REQUIREMENT:
From the entries provided below, copy each line that contains the word "wrist".

SOURCE RECORDS:
>>
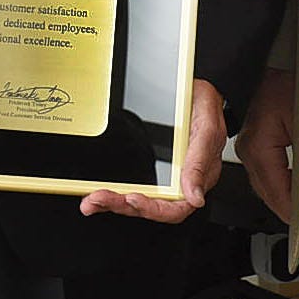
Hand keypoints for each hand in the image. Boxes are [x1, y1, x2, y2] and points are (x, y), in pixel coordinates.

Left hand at [82, 79, 223, 223]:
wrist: (197, 89)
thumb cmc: (205, 109)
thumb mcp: (207, 131)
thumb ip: (199, 165)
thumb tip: (195, 197)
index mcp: (194, 178)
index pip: (175, 208)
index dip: (153, 209)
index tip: (132, 199)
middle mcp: (178, 181)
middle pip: (150, 205)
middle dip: (121, 205)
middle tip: (98, 199)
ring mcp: (163, 174)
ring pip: (137, 197)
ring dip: (113, 201)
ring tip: (91, 200)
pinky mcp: (150, 163)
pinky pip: (131, 182)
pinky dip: (113, 189)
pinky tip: (97, 191)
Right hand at [235, 67, 296, 222]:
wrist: (266, 70)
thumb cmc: (285, 85)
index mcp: (258, 147)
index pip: (277, 192)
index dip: (296, 212)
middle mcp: (248, 151)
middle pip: (268, 195)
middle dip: (290, 212)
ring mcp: (247, 149)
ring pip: (264, 188)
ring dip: (283, 202)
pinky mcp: (251, 146)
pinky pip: (264, 176)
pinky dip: (278, 189)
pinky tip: (292, 195)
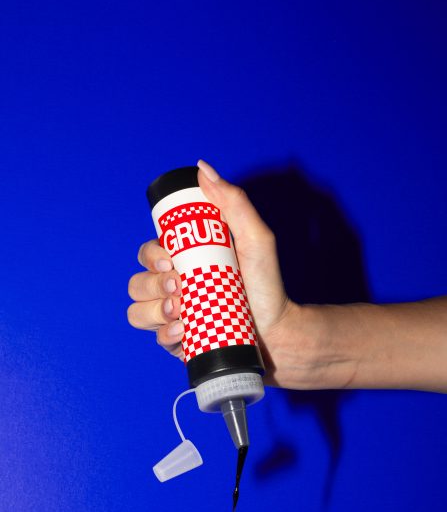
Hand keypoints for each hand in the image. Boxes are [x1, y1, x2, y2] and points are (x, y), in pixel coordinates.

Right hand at [127, 159, 296, 382]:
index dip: (151, 255)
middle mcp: (174, 289)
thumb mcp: (255, 238)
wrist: (277, 331)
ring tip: (182, 312)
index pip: (148, 253)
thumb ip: (233, 202)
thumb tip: (203, 169)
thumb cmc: (266, 284)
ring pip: (137, 311)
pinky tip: (185, 331)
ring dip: (154, 310)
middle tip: (180, 285)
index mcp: (184, 263)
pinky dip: (166, 335)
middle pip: (137, 282)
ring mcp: (174, 317)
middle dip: (153, 283)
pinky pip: (156, 339)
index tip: (169, 259)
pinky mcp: (179, 342)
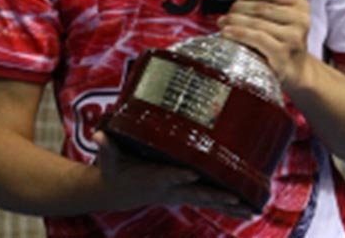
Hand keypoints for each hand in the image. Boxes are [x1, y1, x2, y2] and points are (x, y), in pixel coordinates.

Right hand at [91, 132, 252, 217]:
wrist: (116, 193)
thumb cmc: (114, 169)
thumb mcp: (107, 158)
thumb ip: (106, 146)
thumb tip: (98, 136)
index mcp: (151, 178)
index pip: (166, 176)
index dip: (178, 176)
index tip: (192, 173)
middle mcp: (168, 190)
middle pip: (193, 193)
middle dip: (213, 194)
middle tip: (233, 196)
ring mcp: (177, 194)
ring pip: (205, 200)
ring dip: (226, 204)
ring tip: (246, 207)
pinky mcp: (184, 194)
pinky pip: (207, 201)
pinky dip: (226, 206)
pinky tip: (245, 209)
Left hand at [219, 0, 310, 89]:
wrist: (295, 71)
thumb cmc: (280, 37)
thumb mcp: (272, 11)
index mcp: (301, 3)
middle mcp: (301, 18)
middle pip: (261, 6)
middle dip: (239, 9)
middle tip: (226, 14)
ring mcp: (293, 37)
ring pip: (257, 22)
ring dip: (234, 22)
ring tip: (222, 23)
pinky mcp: (283, 53)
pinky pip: (257, 38)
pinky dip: (239, 34)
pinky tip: (226, 33)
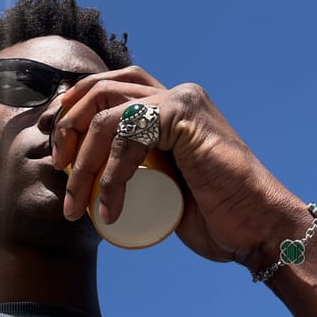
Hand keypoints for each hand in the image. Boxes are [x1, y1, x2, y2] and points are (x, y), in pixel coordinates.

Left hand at [51, 66, 305, 268]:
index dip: (73, 109)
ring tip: (73, 204)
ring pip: (107, 115)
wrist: (260, 229)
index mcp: (167, 105)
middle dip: (68, 125)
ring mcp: (180, 100)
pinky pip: (129, 136)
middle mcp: (173, 94)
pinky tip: (108, 209)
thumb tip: (92, 179)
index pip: (107, 88)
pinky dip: (111, 176)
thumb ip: (142, 171)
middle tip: (57, 168)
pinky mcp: (185, 115)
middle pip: (100, 89)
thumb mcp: (164, 186)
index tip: (56, 149)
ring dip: (81, 161)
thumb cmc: (214, 215)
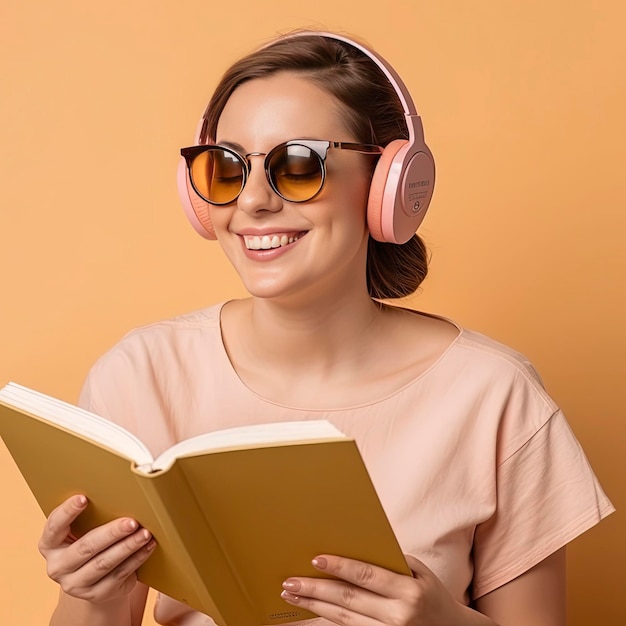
<<
EXERCISE OUTPUT:
wrist: (197, 89)
wrist: (266, 70)
wrist: (277, 331)
wrist: (116, 193)
wrist: (295, 71)
wrist: (260, 229)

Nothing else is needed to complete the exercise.